Um estudo liderado por Yale descobriu que ondas de calor e ondas de frio não apenas interrompem a migração de aves, mas também podem determinar se espécies inteiras de aves da América do Norte conseguem sobreviver em um determinado local.
Este é um problema sério que vai além da simples observação de aves que avistarão uma espécie familiar — quando as populações de aves são deslocadas de seus habitats naturais, alguns dos sistemas naturais que mantêm florestas, fazendas e bairros saudáveis podem ser perdidos.
Eis o que você precisa saber.
Pesquisadores da Universidade de Yale argumentam que eventos climáticos extremos são um dos fatores que determinam os habitats das espécies de aves da América do Norte e a distribuição da biodiversidade em todo o continente. Eles concluem que determinar ou prever com precisão os habitats das espécies é impossível sem levar em consideração essas condições extremas.
Para chegar a essa conclusão, eles combinaram dados de satélite e terrestres com avistamentos de aves do banco de dados eBird, onde o público relata seus avistamentos.
Os resultados desafiam a abordagem tradicional para discutir a distribuição geográfica das espécies. Os modelos tradicionais geralmente se concentram em condições climáticas médias, como temperaturas típicas ou índices pluviométricos.
Essas médias de longo prazo podem não levar em consideração as condições que as aves encontram durante ondas de calor, ondas de frio ou outros eventos climáticos severos.
Isso significa que uma região pode parecer adequada com base em dados climáticos médios, mas permanecer inutilizável para certas espécies de aves quando se levam em consideração flutuações climáticas extremas de curto prazo.
Para os planejadores de conservação, isso significa que os mapas de habitat podem precisar ser revisados. Sem levar em conta eventos climáticos extremos, os esforços de proteção das espécies podem deixar de fora os locais de que as aves mais precisam à medida que as pressões climáticas se intensificam.
Informações adicionais
Muitas pessoas sentem os efeitos de condições climáticas extremas, desde o calor perigoso até ondas de frio repentinas. A vida selvagem enfrenta as mesmas condições, mas não possui o abrigo, o acesso à água e a flexibilidade que os humanos têm.
As aves ajudam a dispersar sementes, controlar populações de insetos e manter os ecossistemas dos quais as pessoas dependem.
Quando a biodiversidade diminui ou muda drasticamente, isso pode ter impactos de longo alcance na agricultura, no lazer e nas economias locais.
Prever mudanças em um contexto de aquecimento global envolve mais do que simplesmente acompanhar tendências graduais.
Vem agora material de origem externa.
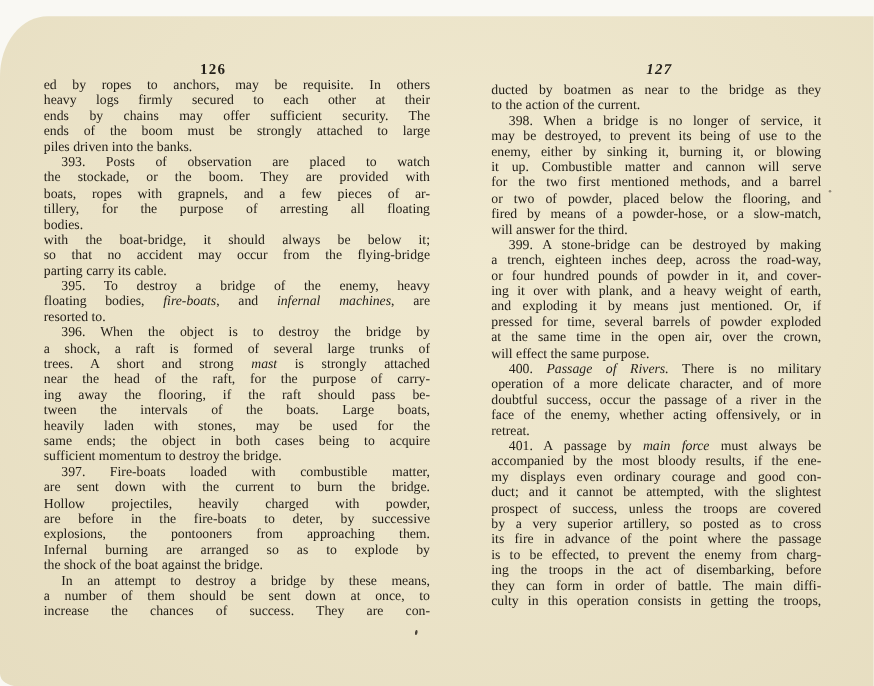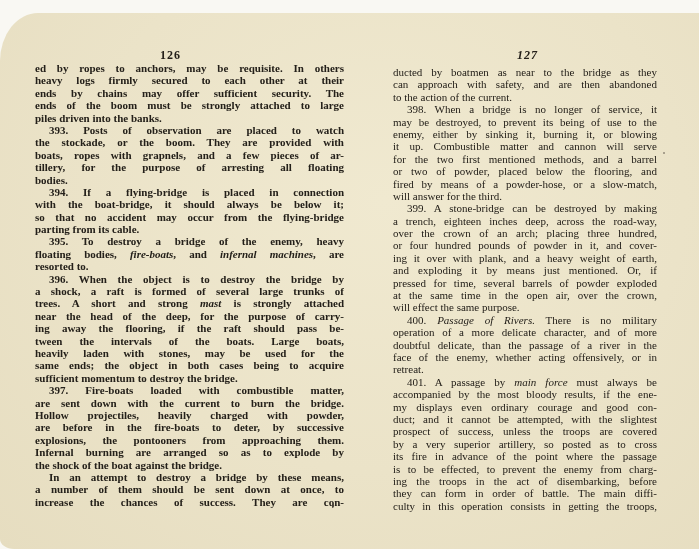--- a/index.html
+++ b/index.html
@@ -20,21 +20,21 @@
     border-top-left-radius:38px 48px;
     border-bottom-left-radius:14px 10px;
   }
   .pagenum{
     position:absolute;top:35px;
     font-size:12px;font-weight:bold;letter-spacing:1px;color:var(--ink);
   }
   .pagenum-left{left:160px;}
   .pagenum-right{left:517px;font-style:italic;}
   .col{position:absolute;color:var(--ink);}
-  .col-left{left:35px;top:49px;width:309px;font-weight:bold;}
+  .col-left{left:35px;top:49px;width:309px;}
   .col-right{left:393px;top:53px;width:264px;}
   .line{
     font-size:11px;line-height:12.4px;height:12.4px;
     text-align:justify;text-align-last:justify;
     overflow:hidden;white-space:normal;
   }
   .line.end{text-align-last:left;}
   .line.indent{text-indent:14px;}
   .speck{position:absolute;background:#4a443a;border-radius:50%;}
   .speck-1{left:332px;top:491px;width:2px;height:4px;transform:rotate(12deg);}
@@ -51,72 +51,69 @@
       <div class="line">ed by ropes to anchors, may be requisite.  In others</div>
       <div class="line">heavy logs firmly secured to each other at their</div>
       <div class="line">ends by chains may offer sufficient security.  The</div>
       <div class="line">ends of the boom must be strongly attached to large</div>
       <div class="line end">piles driven into the banks.</div>
       <div class="line indent">393. Posts of observation are placed to watch</div>
       <div class="line">the stockade, or the boom.  They are provided with</div>
       <div class="line">boats, ropes with grapnels, and a few pieces of ar-</div>
       <div class="line">tillery, for the purpose of arresting all floating</div>
       <div class="line end">bodies.</div>
-      <div class="line indent">394. If a flying-bridge is placed in connection</div>
       <div class="line">with the boat-bridge, it should always be below it;</div>
       <div class="line">so that no accident may occur from the flying-bridge</div>
-      <div class="line end">parting from its cable.</div>
+      <div class="line end">parting carry its cable.</div>
       <div class="line indent">395. To destroy a bridge of the enemy, heavy</div>
       <div class="line">floating bodies, <i>fire-boats</i>, and <i>infernal machines</i>, are</div>
       <div class="line end">resorted to.</div>
       <div class="line indent">396. When the object is to destroy the bridge by</div>
       <div class="line">a shock, a raft is formed of several large trunks of</div>
       <div class="line">trees.  A short and strong <i>mast</i> is strongly attached</div>
-      <div class="line">near the head of the deep, for the purpose of carry-</div>
+      <div class="line">near the head of the raft, for the purpose of carry-</div>
       <div class="line">ing away the flooring, if the raft should pass be-</div>
       <div class="line">tween the intervals of the boats.  Large boats,</div>
       <div class="line">heavily laden with stones, may be used for the</div>
       <div class="line">same ends; the object in both cases being to acquire</div>
       <div class="line end">sufficient momentum to destroy the bridge.</div>
       <div class="line indent">397. Fire-boats loaded with combustible matter,</div>
       <div class="line">are sent down with the current to burn the bridge.</div>
       <div class="line">Hollow projectiles, heavily charged with powder,</div>
       <div class="line">are before in the fire-boats to deter, by successive</div>
       <div class="line">explosions, the pontooners from approaching them.</div>
       <div class="line">Infernal burning are arranged so as to explode by</div>
       <div class="line end">the shock of the boat against the bridge.</div>
       <div class="line indent">In an attempt to destroy a bridge by these means,</div>
       <div class="line">a number of them should be sent down at once, to</div>
       <div class="line">increase the chances of success.  They are con-</div>
     </div>
 
   <div class="col col-right">
       <div class="line">ducted by boatmen as near to the bridge as they</div>
-      <div class="line">can approach with safety, and are then abandoned</div>
       <div class="line end">to the action of the current.</div>
       <div class="line indent">398. When a bridge is no longer of service, it</div>
       <div class="line">may be destroyed, to prevent its being of use to the</div>
       <div class="line">enemy, either by sinking it, burning it, or blowing</div>
       <div class="line">it up.  Combustible matter and cannon will serve</div>
       <div class="line">for the two first mentioned methods, and a barrel</div>
       <div class="line">or two of powder, placed below the flooring, and</div>
       <div class="line">fired by means of a powder-hose, or a slow-match,</div>
       <div class="line end">will answer for the third.</div>
       <div class="line indent">399. A stone-bridge can be destroyed by making</div>
       <div class="line">a trench, eighteen inches deep, across the road-way,</div>
-      <div class="line">over the crown of an arch; placing three hundred,</div>
       <div class="line">or four hundred pounds of powder in it, and cover-</div>
       <div class="line">ing it over with plank, and a heavy weight of earth,</div>
       <div class="line">and exploding it by means just mentioned.  Or, if</div>
       <div class="line">pressed for time, several barrels of powder exploded</div>
       <div class="line">at the same time in the open air, over the crown,</div>
       <div class="line end">will effect the same purpose.</div>
       <div class="line indent">400. <i>Passage of Rivers.</i>  There is no military</div>
       <div class="line">operation of a more delicate character, and of more</div>
-      <div class="line">doubtful delicate, than the passage of a river in the</div>
+      <div class="line">doubtful success, occur the passage of a river in the</div>
       <div class="line">face of the enemy, whether acting offensively, or in</div>
       <div class="line end">retreat.</div>
       <div class="line indent">401. A passage by <i>main force</i> must always be</div>
       <div class="line">accompanied by the most bloody results, if the ene-</div>
       <div class="line">my displays even ordinary courage and good con-</div>
       <div class="line">duct; and it cannot be attempted, with the slightest</div>
       <div class="line">prospect of success, unless the troops are covered</div>
       <div class="line">by a very superior artillery, so posted as to cross</div>
       <div class="line">its fire in advance of the point where the passage</div>
       <div class="line">is to be effected, to prevent the enemy from charg-</div>

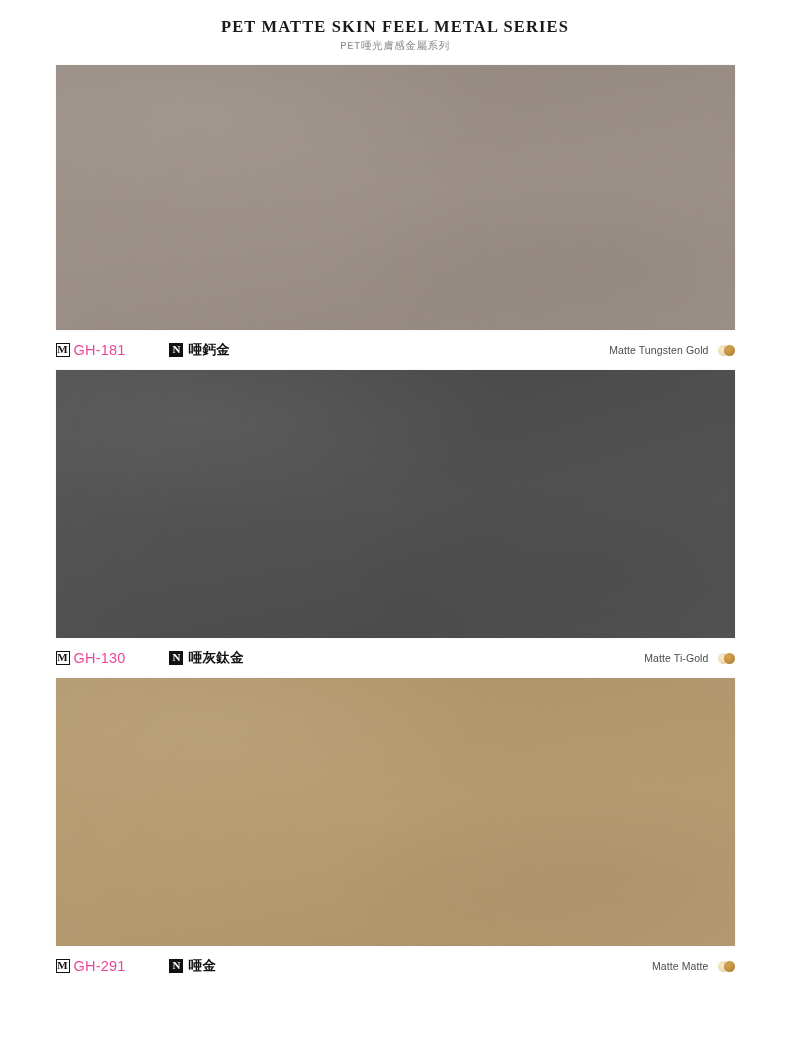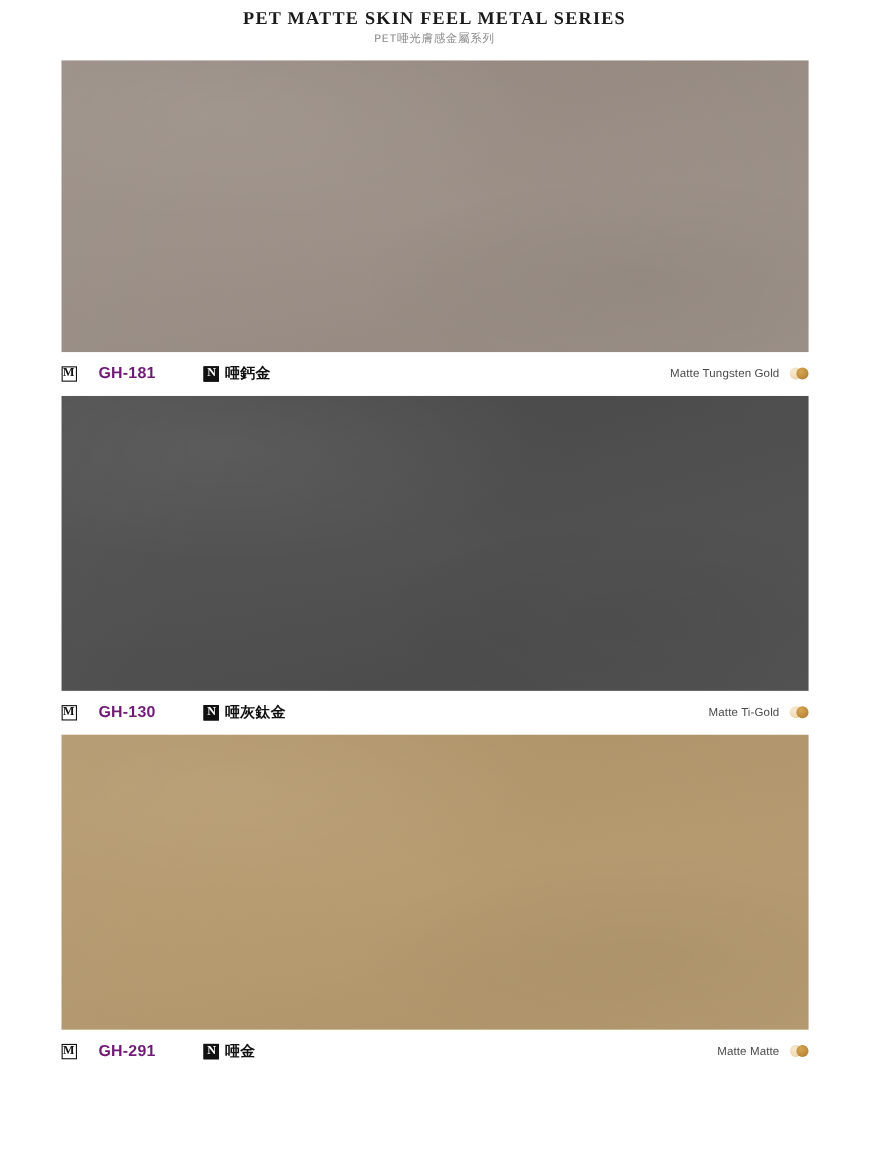--- a/index.html
+++ b/index.html
@@ -5,21 +5,21 @@
   html,body{margin:0;padding:0;}
   body{
     width:790px;height:1060px;background:#ffffff;
     font-family:"Liberation Sans",sans-serif;
     -webkit-font-smoothing:antialiased;
     overflow:hidden;position:relative;
   }
   .page{width:790px;height:1060px;position:relative;box-sizing:border-box;}
 
   
-  .header{padding-top:8px;text-align:center;}
+  .header{padding-top:18px;text-align:center;}
   .title{
     font-family:"Liberation Serif",serif;
     font-size:16.5px;font-weight:700;color:#1a1a1a;
     letter-spacing:1.15px;line-height:1.1;
     white-space:nowrap;
   }
   .subtitle{
     margin-top:5px;
     font-family:Liberation Mono, monospace;
     font-size:10.5px;color:#8a8a8a;letter-spacing:.6px;
@@ -68,35 +68,35 @@
     width:14px;height:14px;
     font-family:"Liberation Serif",serif;
     font-size:11px;font-weight:700;line-height:1;
     box-sizing:border-box;
     flex:0 0 auto;
   }
   .badge-m{border:1.4px solid #111;color:#111;background:#fff;}
   .badge-n{background:#111;color:#fff;border:1.4px solid #111;}
 
   .code{
-    margin-left:20px;
-    font-size:14.5px;font-weight:700;color:#701a75;
+    margin-left:4px;
+    font-size:14.5px;font-weight:400;color:#ec4899;
     letter-spacing:.2px;white-space:nowrap;
   }
   .cn-wrap{display:flex;align-items:center;margin-left:44px;}
   .cn-name{
     margin-left:5px;
     font-family:"DejaVu Sans",sans-serif;
     font-size:13.5px;font-weight:700;color:#111;
     letter-spacing:.4px;white-space:nowrap;
   }
 
   .right-group{
     margin-left:auto;
-    display:flex;align-items:center;
+    display:flex;align-items:flex-end;
   }
   .en-name{
     font-size:10.5px;color:#4c4c4c;letter-spacing:.1px;white-space:nowrap;
   }
   .gold-dot{
     position:relative;width:17px;height:11px;margin-left:9px;flex:0 0 auto;
   }
   .gold-dot .c{position:absolute;top:0;width:11px;height:11px;border-radius:50%;}
   .gold-dot .c1{left:0;background:radial-gradient(circle at 38% 34%, #f7ead0 0%, #efdcb6 55%, #e2c894 100%);}
   .gold-dot .c2{right:0;background:radial-gradient(circle at 38% 34%, #d6a552 0%, #c08e3d 55%, #9d6f2c 100%);}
Eventos extremos repentinos podem atuar como limites rígidos, restringindo locais de reprodução, alimentação e recuperação para as espécies.
Se cientistas e formuladores de políticas subestimarem como eventos climáticos extremos alteram os habitats da vida selvagem, isso poderá atrasar o desenvolvimento de estratégias mais eficazes de uso da terra e conservação, que protejam tanto a natureza quanto os benefícios que ela proporciona às pessoas.
O que está sendo feito?
O passo mais óbvio nesta fase é aprimorar a própria ciência. Incorporar condições climáticas extremas em modelos de distribuição de espécies permitirá que os pesquisadores forneçam às organizações de conservação, gestores de terras e tomadores de decisão uma visão mais realista de quais habitats podem permanecer viáveis.
Isso pode ajudar a determinar onde as medidas de proteção devem ser expandidas, onde os corredores ecológicos são mais necessários e quais áreas podem servir como refúgios à medida que as condições pioram. Previsões mais precisas também facilitam a priorização de recursos limitados, em vez de reagir somente depois que as populações já diminuíram.
A preservação de árvores, zonas úmidas e espaços verdes associados pode ajudar tanto as pessoas quanto a vida selvagem a resistir melhor ao calor e às inundações, criando locais mais bem preparados para um clima cada vez mais instável.
Se as condições climáticas extremas afetarem os habitats das aves, as medidas de conservação não poderão mais se basear apenas nas médias climáticas. Compreender esses impactos mais extremos pode ser fundamental para proteger a biodiversidade e melhorar a saúde das comunidades que dela dependem.